View Roper's profile


1389 posts in 3739 days

#5 posted 05-25-2009 03:12 AM

good for youepp-dog turning can be a cruel misterss she pulls at your heart strings and can rip you to pieces, but only on those really expensive pieces. very nice pens, great job. does ken have a web address?

-- Roper - Master of sawdust-

View Andy's profile


1694 posts in 3934 days

#6 posted 05-25-2009 04:28 AM

Very nicely done!

-- If I can do it, so can you.

View stefang's profile


15881 posts in 3360 days

#7 posted 05-25-2009 10:51 AM

Looks great! Must be difficult. I’m just wondering how it’s done. Never seen this before.

-- Mike, an American living in Norway.

View epp_dog's profile


58 posts in 3439 days

#8 posted 05-25-2009 12:33 PM

I am not affiliated with any of these suppliers, just a very happy customer. For those of you that have not run across his products, his website is Woodcraft is also carrying his puzzle and American flag kits for some pen sizes. Arizona Silhoutte is also carrying some.

There are several videos available for turning these kits on the web. In the end I chose to follow the instructions from the kit fairly close – Woodcraft has their detailed instructions online. The process is simple but slow. Set each individual piece in place and use thin CA to hold the piece in place (thin CA will quickly run around a cylinder and wick under your finger – DAMHIK). The stars use a different method with yellow wood glue.

If the inlay piece falls below the opening of the tube, you will have to sand it flush – sandpaper around a dowel works well. Then glue the tube in. I replaced the brass tube with a nickel one for the moonscape as the “earth” piece was a transparent blue/green acrylic.

A pen mill is not recommended but it worked well for the first 2 as they didn’t have lots of little pieces glued right up to the edge so I will build a jig for flushing the flag on the sander and CERTAINLY for the puzzle pieces.

My first step in turning was to sand the outside flush with 100 grit sandpaper. Some of the wood didn’t go in all the way and when I epoxyed the tube in place that got epoxy all over the outside of the tube. I would only use epoxy for gluing in the tube as there will be slight gaps inside the tube. Then with a SHARP skew slowly work the blank down.

Here is what a kit looks like (from the woodcraft website).

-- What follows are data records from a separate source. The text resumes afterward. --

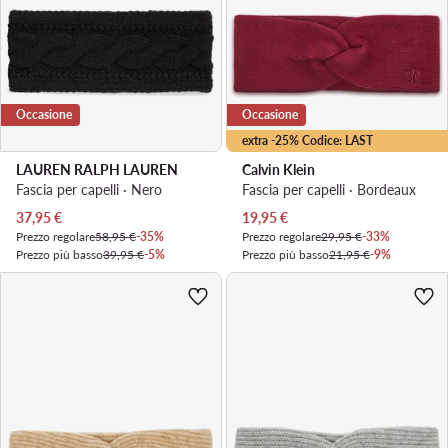
Occasione
Occasione
extra -25% Codice: LAST
LAUREN RALPH LAUREN
Calvin Klein
Fascia per capelli · Nero
Fascia per capelli · Bordeaux
Prezzo attuale
Prezzo attuale
37,95
€
19,95
€
Prezzo regolare
58,95 €
-35%
Prezzo regolare
29,95 €
-33%
Prezzo più basso
39,95 €
-5%
Prezzo più basso
21,95 €
-9%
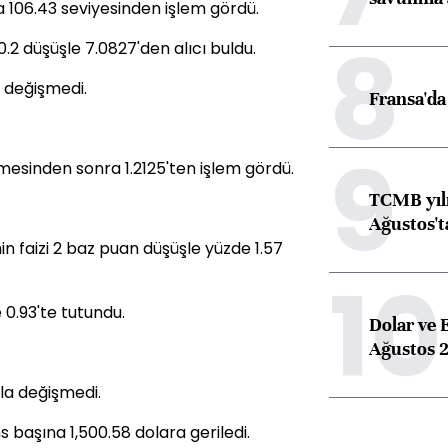
a 106.43 seviyesinden işlem gördü.
8
.2 düşüşle 7.0827'den alıcı buldu.
 değişmedi.
Fransa'da 
9
şmesinden sonra 1.2125'ten işlem gördü.
TCMB yılı
Ağustos't
nin faizi 2 baz puan düşüşle yüzde 1.57
10
e 0.93'te tutundu.
Dolar ve 
Ağustos 2
zla değişmedi.
 başına 1,500.58 dolara geriledi.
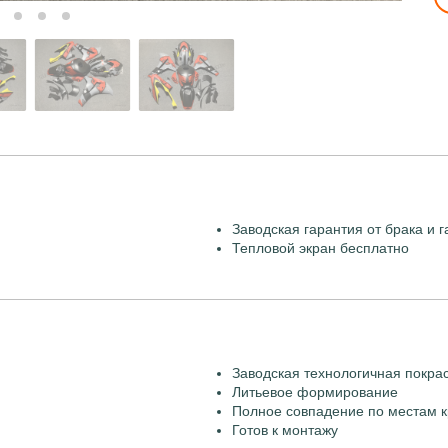
Заводская гарантия от брака и г
Тепловой экран бесплатно
Заводская технологичная покра
Литьевое формирование
Полное совпадение по местам к
Готов к монтажу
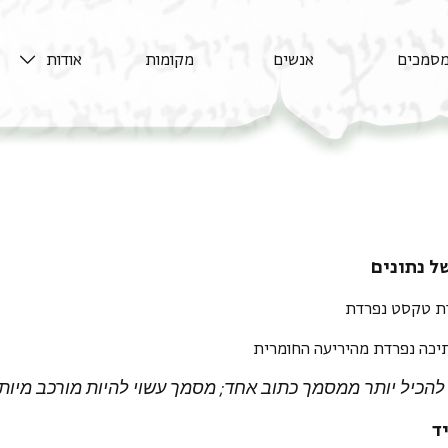
סמכים
אנשים
מקומות
אודות
ל נתונים
דת טקסט נפרדת
יכה נפרדת מהיריעה החומרית
להכיל יותר ממסמך כתוב אחד; מסמך עשוי להיות מורכב מיות
ד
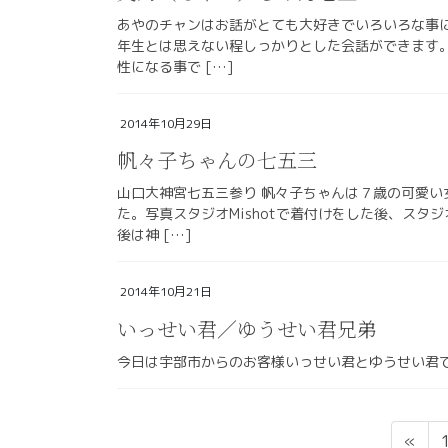
あやのチャンはお話がとても大好きでいろいろな事
年生とは思えない程しっかりとした会話ができます
性になる事で […]
2014年10月29日
帆々子ちゃんの七五三
山口大神宮七五三参り 帆々子ちゃんは７歳の可愛い
た。写真スタジオMishotで着付けをした後、ス
後は神 […]
2014年10月21日
いっせい君／ゆうせい君兄弟
今日は宇部市からのお客様いっせい君とゆうせい君
投
«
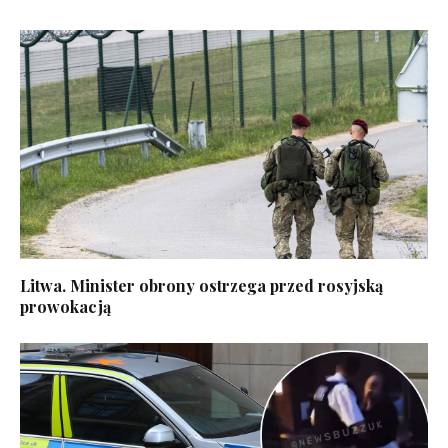
Litwa. Minister obrony ostrzega przed rosyjską
prowokacją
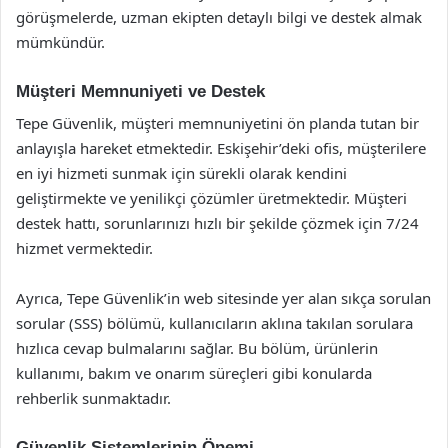
görüşmelerde, uzman ekipten detaylı bilgi ve destek almak
mümkündür.
Müşteri Memnuniyeti ve Destek
Tepe Güvenlik, müşteri memnuniyetini ön planda tutan bir
anlayışla hareket etmektedir. Eskişehir’deki ofis, müşterilere
en iyi hizmeti sunmak için sürekli olarak kendini
geliştirmekte ve yenilikçi çözümler üretmektedir. Müşteri
destek hattı, sorunlarınızı hızlı bir şekilde çözmek için 7/24
hizmet vermektedir.
Ayrıca, Tepe Güvenlik’in web sitesinde yer alan sıkça sorulan
sorular (SSS) bölümü, kullanıcıların aklına takılan sorulara
hızlıca cevap bulmalarını sağlar. Bu bölüm, ürünlerin
kullanımı, bakım ve onarım süreçleri gibi konularda
rehberlik sunmaktadır.
Güvenlik Sistemlerinin Önemi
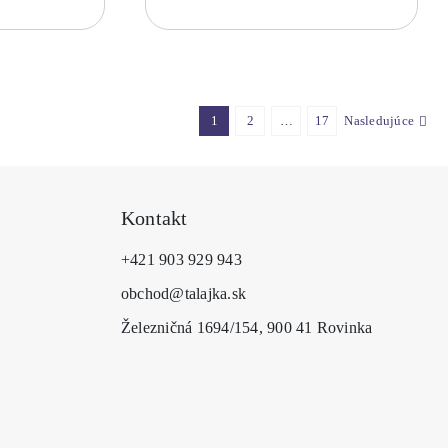
viacero
viacero
variantov.
variantov
Možnosti
Možnosti
si
si
môžete
môžete
vybrať
vybrať
1
2
…
17
Nasledujúce
na
na
stránke
stránke
produktu.
produktu
Kontakt
+421 903 929 943
obchod@talajka.sk
Železničná 1694/154, 900 41 Rovinka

If you are a pen turner, you should really consider one of these inlay kits IMO.

-- David, Florida

View jockmike2's profile


10635 posts in 4273 days

#9 posted 05-25-2009 01:34 PM

Nice looking pens, to say the least.

-- (You just have to please the man in the Mirror) Mike from Michigan -

View Grumpy's profile


23997 posts in 3877 days

#10 posted 05-29-2009 05:46 AM

Excellent work David.

-- Grumpy - "Always look on the bright side of life"- Monty Python

View a1Jim's profile


117120 posts in 3603 days

#11 posted 05-29-2009 06:20 AM

David this is unbelievable cool .great job.